Similarily, the first three species (Oryza_sativa, Sorghum_bicolor, and Brachypodium_distachyon) seem to be highly related, as all of them are part of the top-three intersections. In contrast, the sixth species (Phoenix dactylifera) seems to be most different from the others, as it only again is part of the sixth-largest intersection.

UpSet Screenshot

Such an analysis is almost impossible with a Venn diagram! In summary, if you want to visualize intersections of two or three sets, use a Venn diagram, as they are widely known and well understood. For a set dataset with more than three (and less than ~30) sets use UpSet!

More Information

For more details on the UpSet concept please refer to the paper on UpSet and to the Interactive UpSet page.

For a discussion of when to use which kind of set visualization, refer to the Points of View: Sets and Intersections.
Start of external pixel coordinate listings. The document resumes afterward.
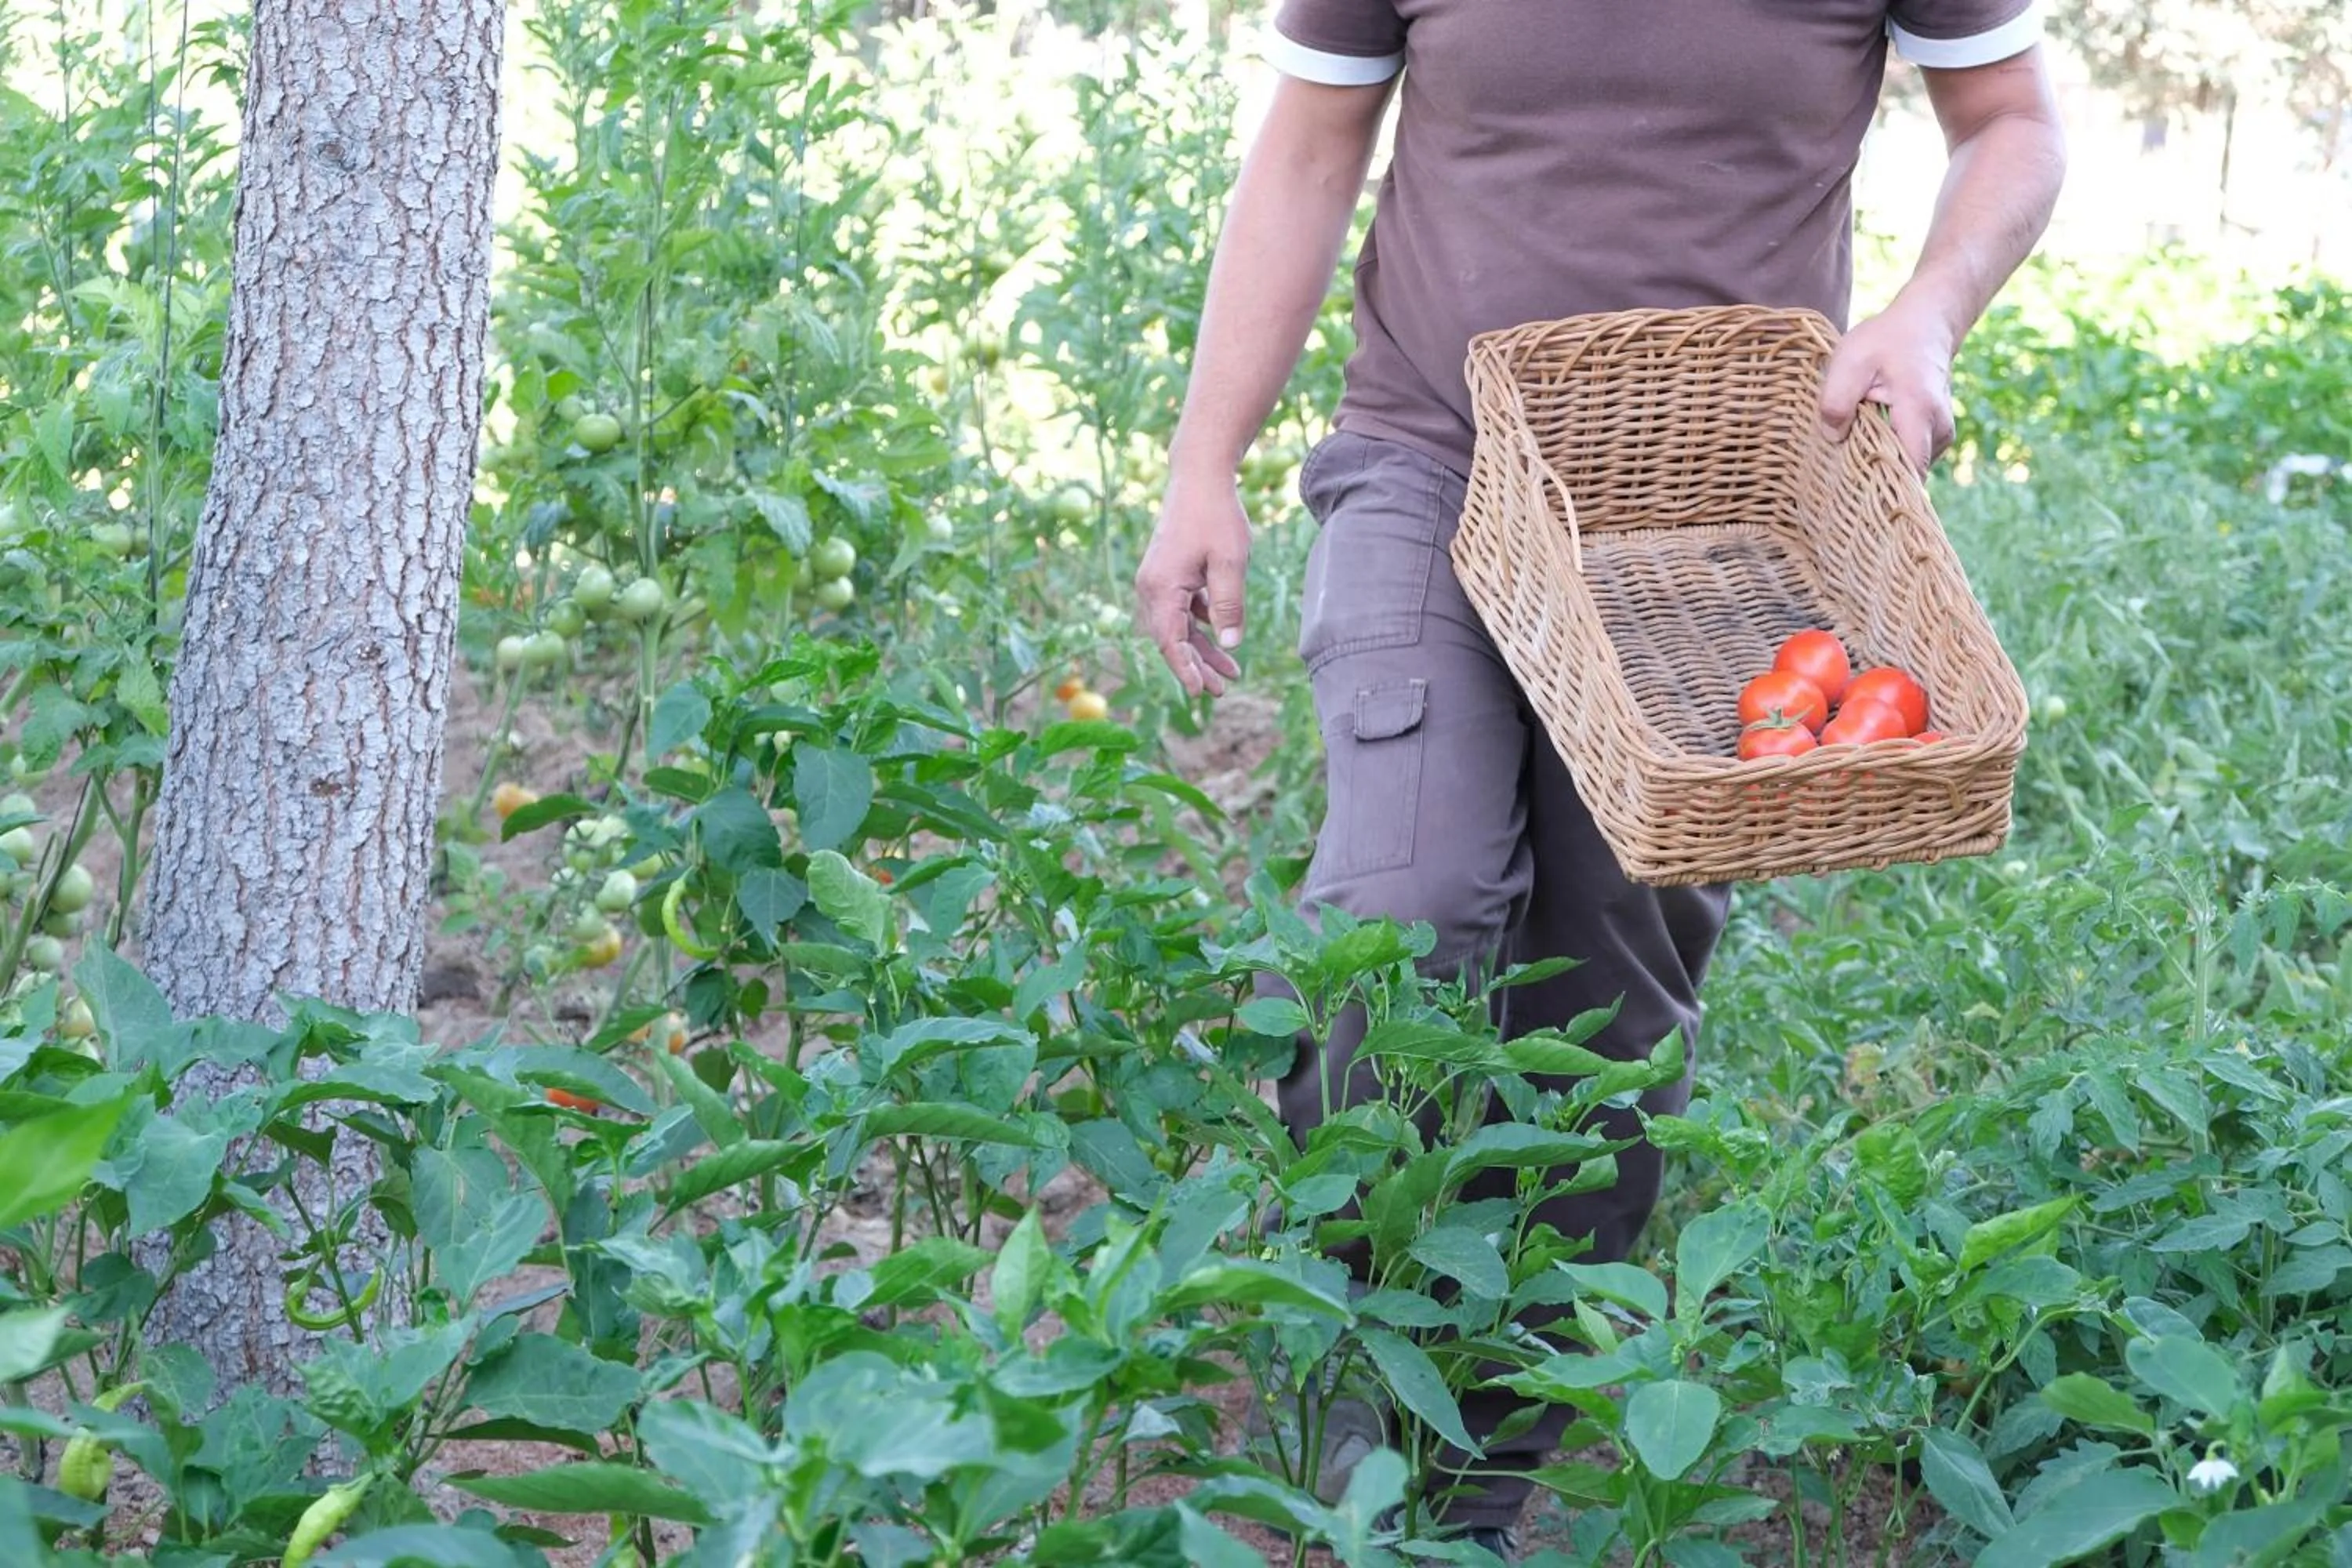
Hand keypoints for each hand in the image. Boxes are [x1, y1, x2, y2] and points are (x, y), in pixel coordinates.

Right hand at [1133, 471, 1249, 697]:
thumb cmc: (1215, 516)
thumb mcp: (1229, 562)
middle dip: (1196, 666)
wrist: (1199, 476)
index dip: (1185, 670)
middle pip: (1172, 639)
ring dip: (1201, 648)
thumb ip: (1229, 605)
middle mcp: (1151, 588)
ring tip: (1231, 672)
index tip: (1203, 692)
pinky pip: (1182, 610)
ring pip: (1178, 626)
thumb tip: (1230, 645)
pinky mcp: (1168, 574)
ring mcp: (1158, 581)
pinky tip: (1222, 635)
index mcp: (1160, 588)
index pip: (1170, 641)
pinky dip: (1201, 626)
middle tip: (1222, 691)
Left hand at [1819, 298, 1957, 475]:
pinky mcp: (1937, 435)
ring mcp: (1942, 434)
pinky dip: (1889, 455)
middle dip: (1876, 479)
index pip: (1910, 469)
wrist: (1925, 324)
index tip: (1855, 494)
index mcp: (1919, 411)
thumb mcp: (1850, 361)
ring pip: (1909, 467)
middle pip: (1908, 474)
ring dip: (1881, 464)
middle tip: (1842, 474)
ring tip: (1854, 451)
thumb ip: (1837, 400)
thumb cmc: (1885, 340)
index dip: (1884, 488)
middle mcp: (1939, 428)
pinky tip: (1868, 442)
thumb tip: (1833, 438)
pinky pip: (1912, 457)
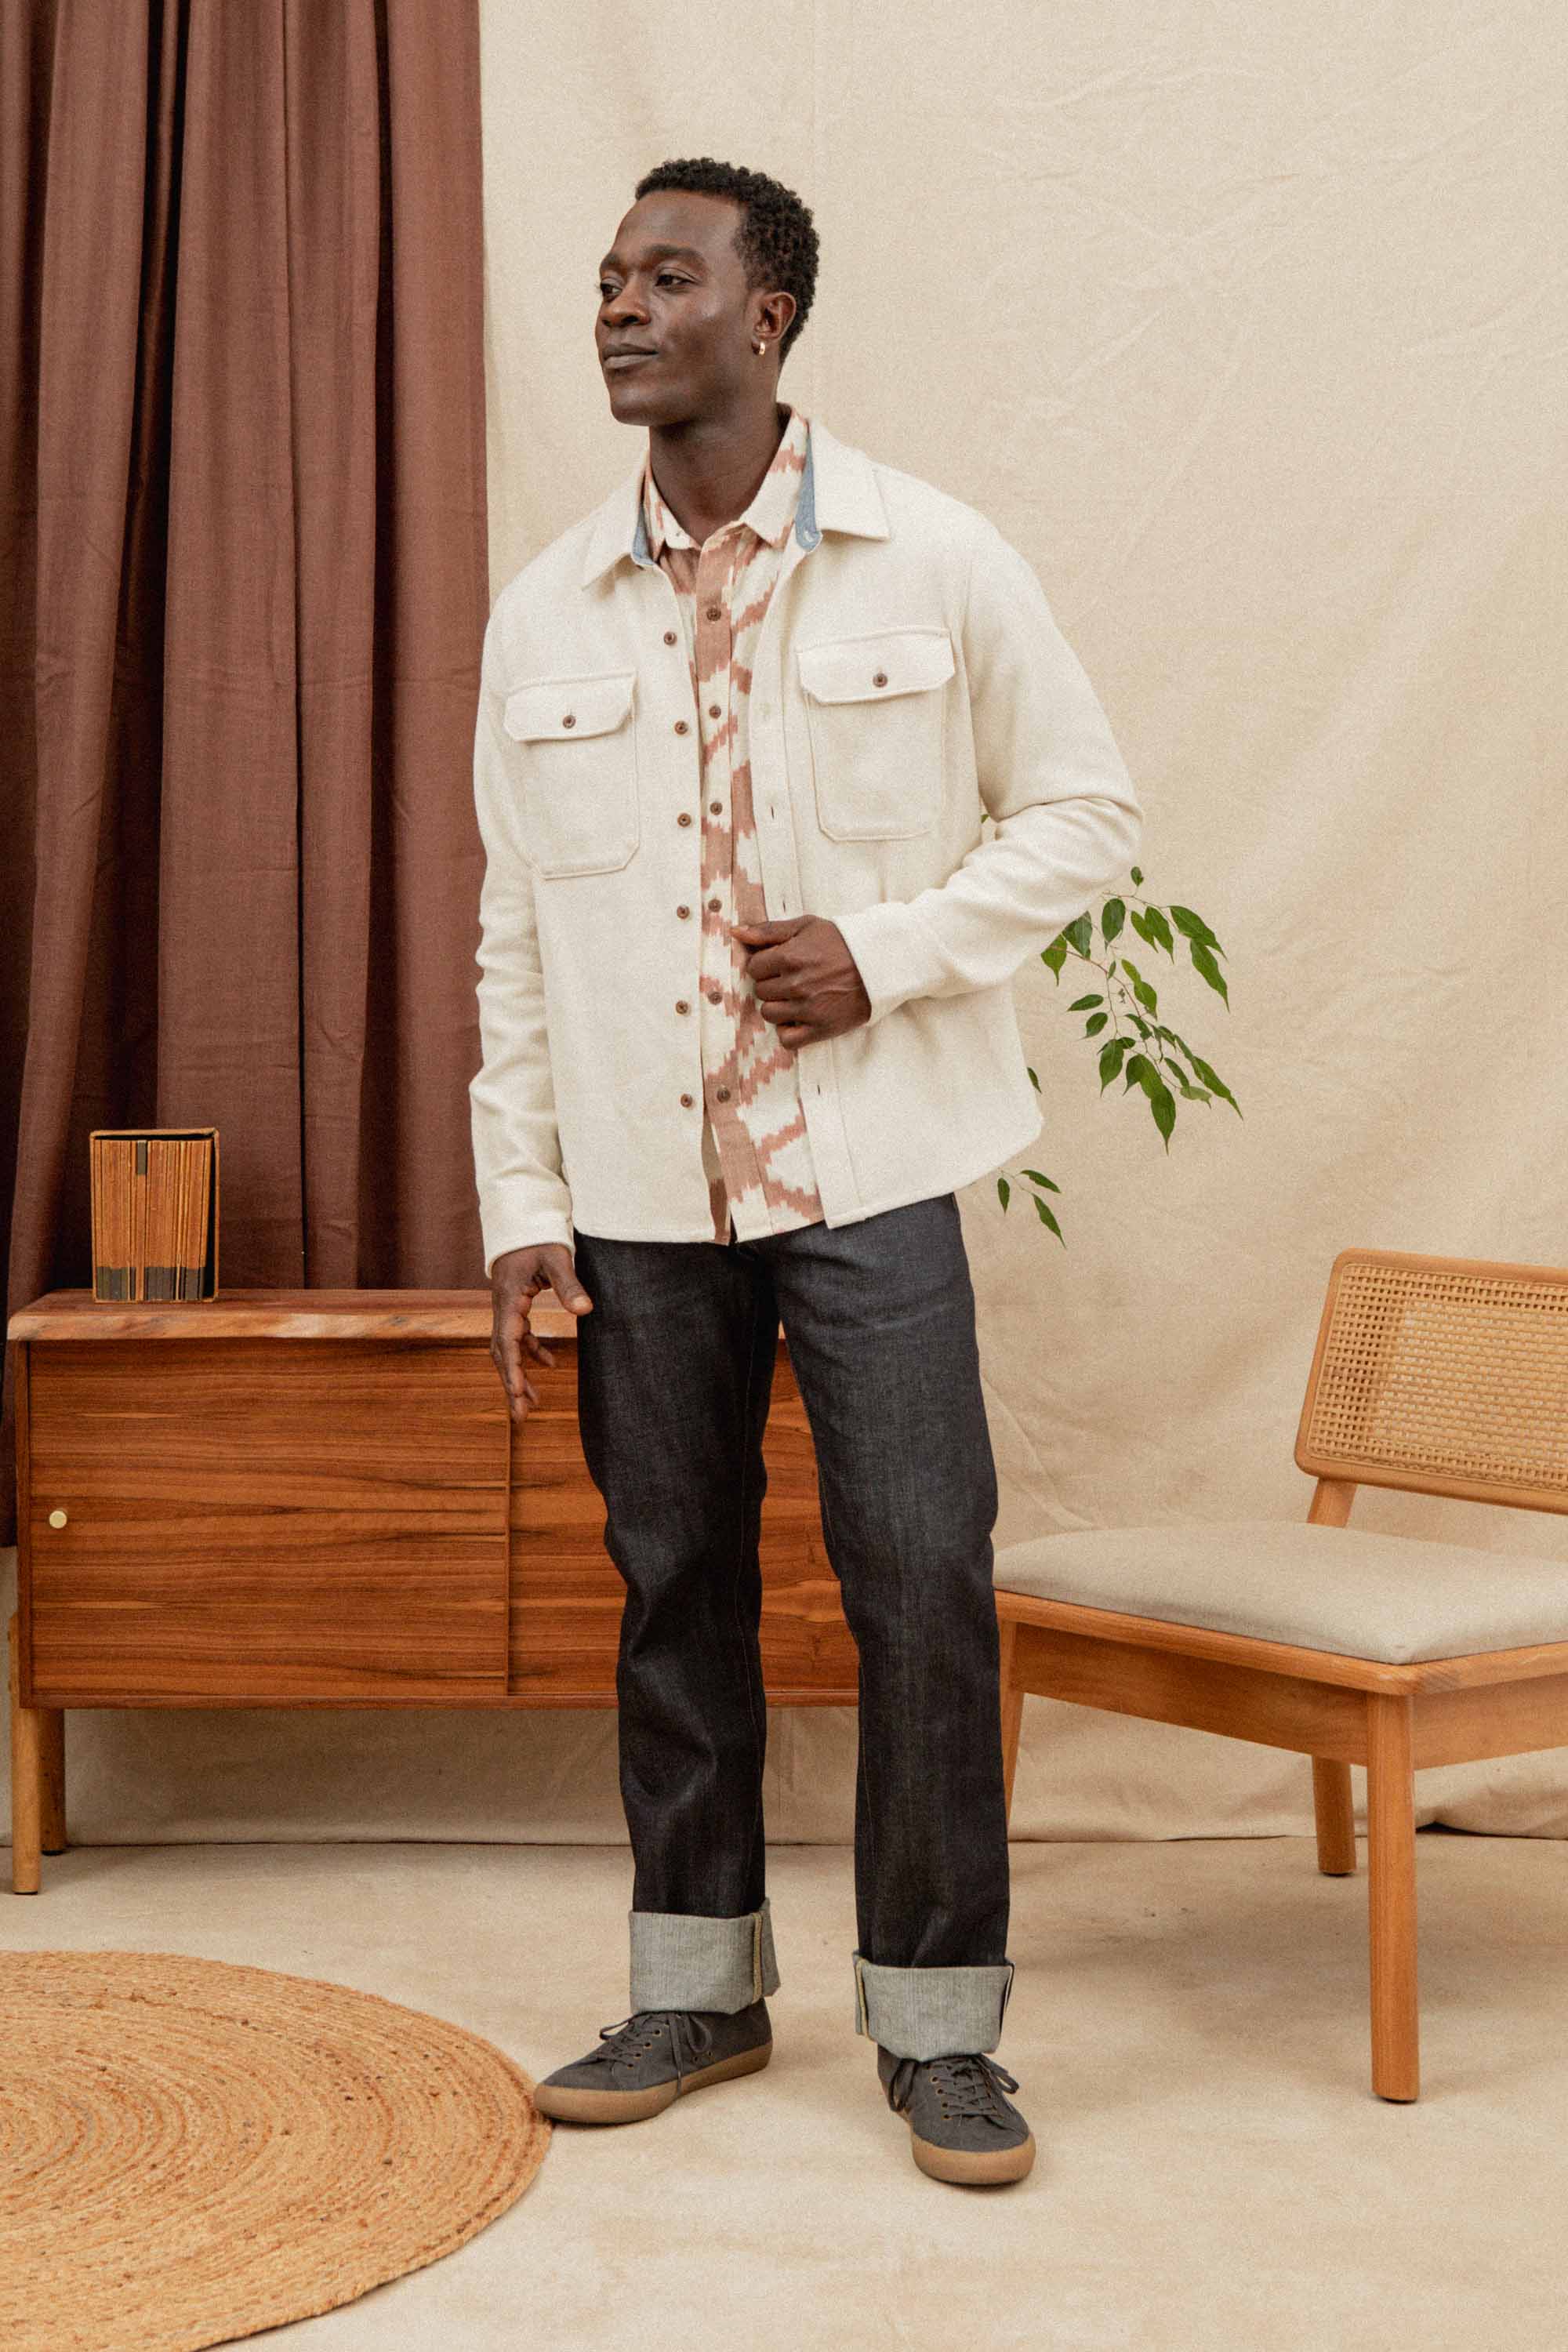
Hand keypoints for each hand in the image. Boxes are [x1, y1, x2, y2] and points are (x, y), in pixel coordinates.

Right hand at [489, 1243, 592, 1424]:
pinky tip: (552, 1366)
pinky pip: (519, 1336)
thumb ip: (569, 1284)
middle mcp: (503, 1306)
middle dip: (510, 1384)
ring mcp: (507, 1307)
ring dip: (519, 1374)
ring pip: (509, 1348)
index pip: (507, 1340)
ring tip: (532, 1403)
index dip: (512, 1369)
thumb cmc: (538, 1235)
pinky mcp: (516, 1305)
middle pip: (503, 1353)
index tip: (518, 1393)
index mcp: (509, 1298)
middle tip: (521, 1416)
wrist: (523, 1218)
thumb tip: (585, 1311)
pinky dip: (532, 1353)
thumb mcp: (557, 1257)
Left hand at [730, 915, 870, 1047]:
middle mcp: (797, 984)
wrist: (879, 963)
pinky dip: (789, 1031)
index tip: (780, 964)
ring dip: (779, 1007)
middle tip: (792, 979)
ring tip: (796, 998)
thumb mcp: (805, 926)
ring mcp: (808, 1008)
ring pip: (770, 1014)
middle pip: (761, 992)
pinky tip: (799, 1018)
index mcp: (790, 957)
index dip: (765, 965)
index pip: (754, 968)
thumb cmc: (840, 943)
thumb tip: (735, 933)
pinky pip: (787, 1039)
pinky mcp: (821, 1028)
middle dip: (772, 985)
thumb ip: (768, 930)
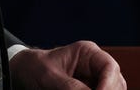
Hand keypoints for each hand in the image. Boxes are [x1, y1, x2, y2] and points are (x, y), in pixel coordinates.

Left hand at [9, 41, 125, 89]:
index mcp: (87, 52)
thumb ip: (70, 88)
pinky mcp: (90, 89)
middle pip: (115, 82)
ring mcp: (94, 79)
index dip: (109, 84)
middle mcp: (95, 65)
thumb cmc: (34, 68)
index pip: (109, 67)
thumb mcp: (50, 77)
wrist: (24, 72)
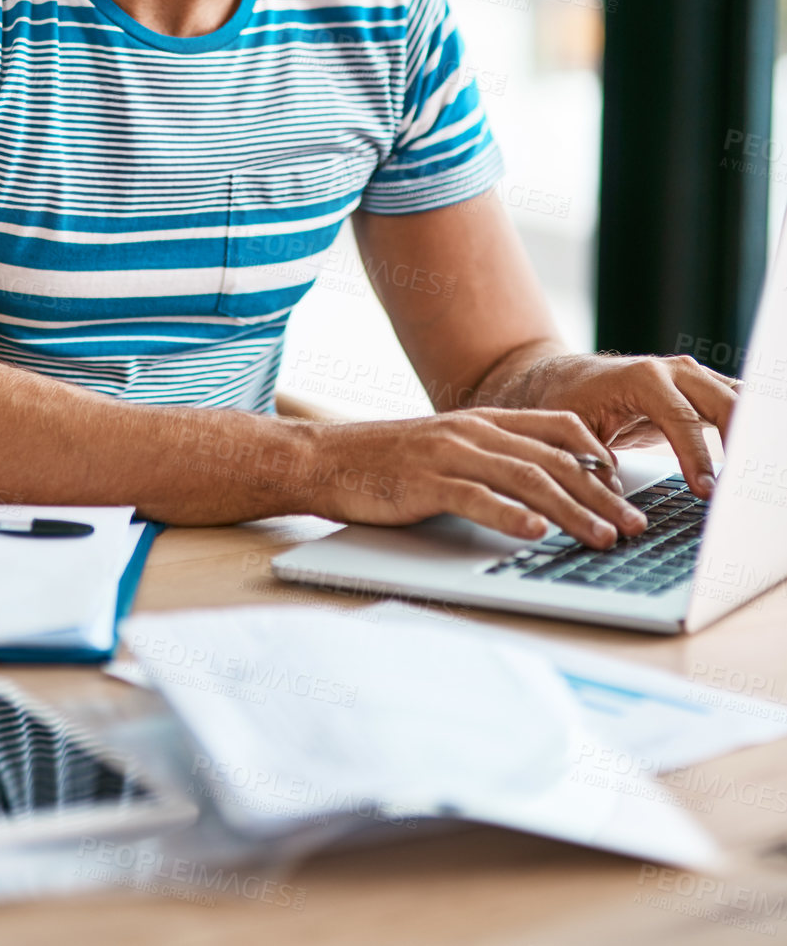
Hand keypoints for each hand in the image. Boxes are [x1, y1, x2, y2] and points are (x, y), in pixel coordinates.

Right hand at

Frequently Asked Questions

  • How can I create high-resolution UpSet plots for a paper or other publication?

    There are three options:

    • If you prefer to use the interactive web-based version you can print an interactive UpSet plot to a PDF and edit the PDF with a vector editing software such as Adobe Illustrator.
    • You can create an exportable figure to generate a plot using a programming language such as R or Python.
    • You can create a static figure using, e.g., the R-Shiny versions of Upset.

    To explore all of these options, please refer to the versions page.

  • Can I show attributes of the intersections?

    Yes, all versions support visualizing attributes in some way.

  • Can I export the elements in a particular intersection?

    Yes, but to our knowledge, only the interactive UpSet 2 version supports this.